--- TUGAS LATIHAN ---
1. Ringkaslah paragraf dalam teks tentang Kesultanan Demak yang diawali "Fatahillah yang pernah berpengalaman" menjadi daftar butir yang memuat fakta-fakta utamanya.
2. Tulis lanjutan teks tentang Kesultanan Demak, dimulai setelah kalimat terakhirnya.

--- TEKS KAJIAN ---
------------------------
Raden Patah wafat pada tahun 1518, berkedudukannya digantikan oleh
Adipati Unus atau Pangeran Sabrang Lor, baru saja beliau dinobatkan muncullah
pemberontakan pemberontakan dari daerah pedalaman, didalam usaha memadamkan
pemberontakan itu Pangeran Sabrang Lor meninggal dunia, gugur sebagai pejuang
sahid.
Pada tahun 1521 Sultan Demak di pegang oleh Raden Trenggana putra Raden
Patah yang ketiga. Di dalam pemerintahan Sultan Trenggana inilah Fatahillah
diangkat sebagai Panglima Perang yang akan ditugaskan mengusir Portugis di
Sunda Kelapa.
Fatahillah yang pernah berpengalaman melawan Portugis di Malaka sekarang
harus mengangkat senjata lagi. Dari Demak mula-mula pasukan yang dipimpinnya
menuju Cirebon. Pasukan gabungan Demak Cirebon itu kemudian menuju Sunda Kelapa
yang sudah dijarah Portugis atas bantuan Pajajaran.
Mengapa Pajajaran membantu Portugis ? Karena Pajajaran merasa iri dan
dendam pada perkembangan wilayah Cirebon yang semakin luas, ketika Portugis
menjanjikan bersedia membantu merebut wilayah Pajajaran yang dikuasai Cirebon
maka Raja Pajajaran menyetujuinya.
------------------------
--- KUTIPAN DATA ---
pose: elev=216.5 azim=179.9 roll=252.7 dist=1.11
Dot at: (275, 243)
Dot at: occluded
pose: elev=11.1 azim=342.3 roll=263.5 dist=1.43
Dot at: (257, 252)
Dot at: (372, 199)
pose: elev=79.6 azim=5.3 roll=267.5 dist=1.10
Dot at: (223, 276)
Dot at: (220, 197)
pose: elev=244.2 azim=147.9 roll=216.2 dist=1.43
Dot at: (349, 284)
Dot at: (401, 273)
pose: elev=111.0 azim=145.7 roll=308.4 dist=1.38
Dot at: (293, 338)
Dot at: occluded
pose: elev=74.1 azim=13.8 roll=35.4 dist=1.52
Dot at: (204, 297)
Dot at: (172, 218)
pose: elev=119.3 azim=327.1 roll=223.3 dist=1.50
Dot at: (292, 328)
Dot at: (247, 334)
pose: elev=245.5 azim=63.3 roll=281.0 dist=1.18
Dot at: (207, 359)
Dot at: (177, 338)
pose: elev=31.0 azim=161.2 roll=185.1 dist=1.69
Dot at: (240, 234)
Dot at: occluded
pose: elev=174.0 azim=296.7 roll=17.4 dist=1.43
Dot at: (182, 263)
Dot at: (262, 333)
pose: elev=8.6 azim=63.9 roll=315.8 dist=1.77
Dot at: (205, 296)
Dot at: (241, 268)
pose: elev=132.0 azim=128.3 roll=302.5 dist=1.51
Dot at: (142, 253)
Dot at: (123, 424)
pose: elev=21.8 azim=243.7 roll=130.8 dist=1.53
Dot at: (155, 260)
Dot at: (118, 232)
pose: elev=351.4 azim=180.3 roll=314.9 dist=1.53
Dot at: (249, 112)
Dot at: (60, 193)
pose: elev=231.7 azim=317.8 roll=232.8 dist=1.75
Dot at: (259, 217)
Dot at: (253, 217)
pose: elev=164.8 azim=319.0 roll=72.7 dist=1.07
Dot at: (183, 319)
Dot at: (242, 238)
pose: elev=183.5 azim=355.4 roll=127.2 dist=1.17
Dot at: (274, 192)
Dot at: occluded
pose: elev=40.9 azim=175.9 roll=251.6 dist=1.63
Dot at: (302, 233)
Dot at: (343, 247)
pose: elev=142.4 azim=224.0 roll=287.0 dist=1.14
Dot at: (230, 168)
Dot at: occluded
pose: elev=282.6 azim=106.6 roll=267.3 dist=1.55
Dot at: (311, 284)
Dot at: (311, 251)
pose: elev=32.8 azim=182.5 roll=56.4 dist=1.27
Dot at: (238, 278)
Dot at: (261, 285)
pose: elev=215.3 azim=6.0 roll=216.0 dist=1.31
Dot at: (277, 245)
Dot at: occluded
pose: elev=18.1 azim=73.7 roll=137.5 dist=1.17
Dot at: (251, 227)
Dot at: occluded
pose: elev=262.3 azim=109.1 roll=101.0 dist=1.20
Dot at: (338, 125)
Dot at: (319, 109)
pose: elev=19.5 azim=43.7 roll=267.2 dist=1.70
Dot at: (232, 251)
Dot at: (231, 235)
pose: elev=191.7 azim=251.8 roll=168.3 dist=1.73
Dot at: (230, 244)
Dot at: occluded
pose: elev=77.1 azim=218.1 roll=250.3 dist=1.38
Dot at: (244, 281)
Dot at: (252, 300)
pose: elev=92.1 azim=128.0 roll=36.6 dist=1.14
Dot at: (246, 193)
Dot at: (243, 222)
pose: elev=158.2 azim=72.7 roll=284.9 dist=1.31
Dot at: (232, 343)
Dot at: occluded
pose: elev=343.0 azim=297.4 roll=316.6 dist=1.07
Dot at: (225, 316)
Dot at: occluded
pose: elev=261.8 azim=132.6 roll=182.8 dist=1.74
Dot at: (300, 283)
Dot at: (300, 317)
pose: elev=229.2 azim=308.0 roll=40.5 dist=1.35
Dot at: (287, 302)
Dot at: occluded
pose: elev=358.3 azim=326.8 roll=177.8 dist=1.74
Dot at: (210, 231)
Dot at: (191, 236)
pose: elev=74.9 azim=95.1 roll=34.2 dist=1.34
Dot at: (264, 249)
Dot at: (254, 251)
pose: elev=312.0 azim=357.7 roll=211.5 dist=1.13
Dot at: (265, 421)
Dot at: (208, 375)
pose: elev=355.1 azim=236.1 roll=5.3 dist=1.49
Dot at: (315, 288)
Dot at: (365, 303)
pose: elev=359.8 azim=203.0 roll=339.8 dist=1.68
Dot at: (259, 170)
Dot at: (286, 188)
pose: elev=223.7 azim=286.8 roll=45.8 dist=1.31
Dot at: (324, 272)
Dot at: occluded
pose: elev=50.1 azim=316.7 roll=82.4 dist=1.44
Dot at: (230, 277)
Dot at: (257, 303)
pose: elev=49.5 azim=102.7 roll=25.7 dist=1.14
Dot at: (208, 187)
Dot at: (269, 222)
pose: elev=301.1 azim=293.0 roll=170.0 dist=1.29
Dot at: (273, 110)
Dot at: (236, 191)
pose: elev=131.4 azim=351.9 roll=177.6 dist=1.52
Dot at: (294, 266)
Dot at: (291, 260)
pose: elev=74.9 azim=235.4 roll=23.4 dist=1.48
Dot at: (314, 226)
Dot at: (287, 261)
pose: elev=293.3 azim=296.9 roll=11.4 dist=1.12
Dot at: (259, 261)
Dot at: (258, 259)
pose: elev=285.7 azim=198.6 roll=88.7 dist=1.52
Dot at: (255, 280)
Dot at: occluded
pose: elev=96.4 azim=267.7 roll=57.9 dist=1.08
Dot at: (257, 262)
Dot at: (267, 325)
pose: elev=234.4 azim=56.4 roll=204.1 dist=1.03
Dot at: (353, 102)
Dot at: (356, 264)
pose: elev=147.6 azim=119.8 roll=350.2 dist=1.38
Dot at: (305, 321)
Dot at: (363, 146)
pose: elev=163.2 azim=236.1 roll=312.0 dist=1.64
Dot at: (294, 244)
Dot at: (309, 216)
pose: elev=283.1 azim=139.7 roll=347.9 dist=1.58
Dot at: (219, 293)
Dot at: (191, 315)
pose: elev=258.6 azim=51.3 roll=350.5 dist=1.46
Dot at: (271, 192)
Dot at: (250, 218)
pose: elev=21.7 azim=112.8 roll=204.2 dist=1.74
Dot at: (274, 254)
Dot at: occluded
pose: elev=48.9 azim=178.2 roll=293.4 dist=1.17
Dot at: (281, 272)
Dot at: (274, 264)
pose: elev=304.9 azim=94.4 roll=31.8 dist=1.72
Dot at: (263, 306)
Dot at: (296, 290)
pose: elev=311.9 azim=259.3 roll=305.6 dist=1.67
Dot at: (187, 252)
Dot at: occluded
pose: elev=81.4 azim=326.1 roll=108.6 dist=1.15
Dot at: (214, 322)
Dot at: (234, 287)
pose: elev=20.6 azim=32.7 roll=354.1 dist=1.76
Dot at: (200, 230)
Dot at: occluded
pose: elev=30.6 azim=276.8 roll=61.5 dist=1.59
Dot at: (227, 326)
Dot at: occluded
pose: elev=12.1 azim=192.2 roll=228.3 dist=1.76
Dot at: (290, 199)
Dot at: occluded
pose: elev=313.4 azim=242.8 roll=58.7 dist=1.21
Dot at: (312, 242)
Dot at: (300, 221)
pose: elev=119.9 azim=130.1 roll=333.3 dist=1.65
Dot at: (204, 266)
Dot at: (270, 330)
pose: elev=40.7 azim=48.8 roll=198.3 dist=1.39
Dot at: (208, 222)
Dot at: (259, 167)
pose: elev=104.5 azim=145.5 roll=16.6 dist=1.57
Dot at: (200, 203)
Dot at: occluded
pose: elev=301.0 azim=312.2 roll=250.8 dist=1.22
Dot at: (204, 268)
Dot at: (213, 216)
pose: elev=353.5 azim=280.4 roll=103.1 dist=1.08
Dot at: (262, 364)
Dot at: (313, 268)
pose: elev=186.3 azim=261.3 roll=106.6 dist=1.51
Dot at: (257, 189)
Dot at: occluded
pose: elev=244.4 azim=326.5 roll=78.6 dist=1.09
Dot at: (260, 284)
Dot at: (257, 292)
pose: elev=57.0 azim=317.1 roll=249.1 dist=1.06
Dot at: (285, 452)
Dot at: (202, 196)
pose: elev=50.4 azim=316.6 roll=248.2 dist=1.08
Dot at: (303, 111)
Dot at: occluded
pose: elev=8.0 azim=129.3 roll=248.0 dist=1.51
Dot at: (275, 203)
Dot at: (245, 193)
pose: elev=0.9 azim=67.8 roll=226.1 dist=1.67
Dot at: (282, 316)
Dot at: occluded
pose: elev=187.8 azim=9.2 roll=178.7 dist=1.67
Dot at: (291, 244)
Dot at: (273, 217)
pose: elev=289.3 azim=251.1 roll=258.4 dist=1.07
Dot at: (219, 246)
------------------------
--- JAWABAN TUGAS ---
1.
- Fatahillah pernah berpengalaman melawan Portugis di Malaka dan kini harus kembali mengangkat senjata.
- Pasukan yang dipimpinnya berangkat dari Demak menuju Cirebon.
- Pasukan gabungan Demak dan Cirebon lalu bergerak ke Sunda Kelapa, yang sudah dijarah Portugis dengan bantuan Pajajaran.

2.
Mengapa Pasukan gabungan Demak-Cirebon itu tidak dipimpin oleh Sunan
Gunungjati ? Karena Sunan Gunungjati tahu dia harus berperang melawan kakeknya
sendiri, maka diperintahkannya Fatahillah memimpin serbuan itu. Pengalaman
adalah guru yang terbaik, dari pengalamannya bertempur di Malaka, tahulah
Fatahillah titik-titik lemah tentara dan siasat Portugis. Itu sebabnya dia
dapat memberi komando dengan tepat dan setiap serangan Demak-Cirebon selalu
membawa hasil gemilang. Akhirnya Portugis dan Pajajaran kalah, Portugis kembali
ke Malaka, sedangkan Pajajaran cerai berai tak menentu arahnya. Selanjutnya
Fatahillah ditugaskan mengamankan Banten dari gangguan para pemberontak yaitu
sisa-sisa pasukan Pajajaran. Usaha ini tidak menemui kesulitan karena
Fatahillah dibantu putra Sunan Gunungjati yang bernama Pangeran Sebakingking.
Di kemudian hari Pangeran Sebakingking ini menjadi penguasa Banten dengan gelar
Pangeran Hasanuddin.
Fatahillah kemudian diangkat segenap Adipati di Sunda Kelapa. Dan
merubah nama Sunda Kelapa menjadi Jayakarta, karena Sunan Gunungjati selaku
Sultan Cirebon telah memanggilnya untuk meluaskan daerah Cirebon agar Islam
lebih merata di Jawa Barat.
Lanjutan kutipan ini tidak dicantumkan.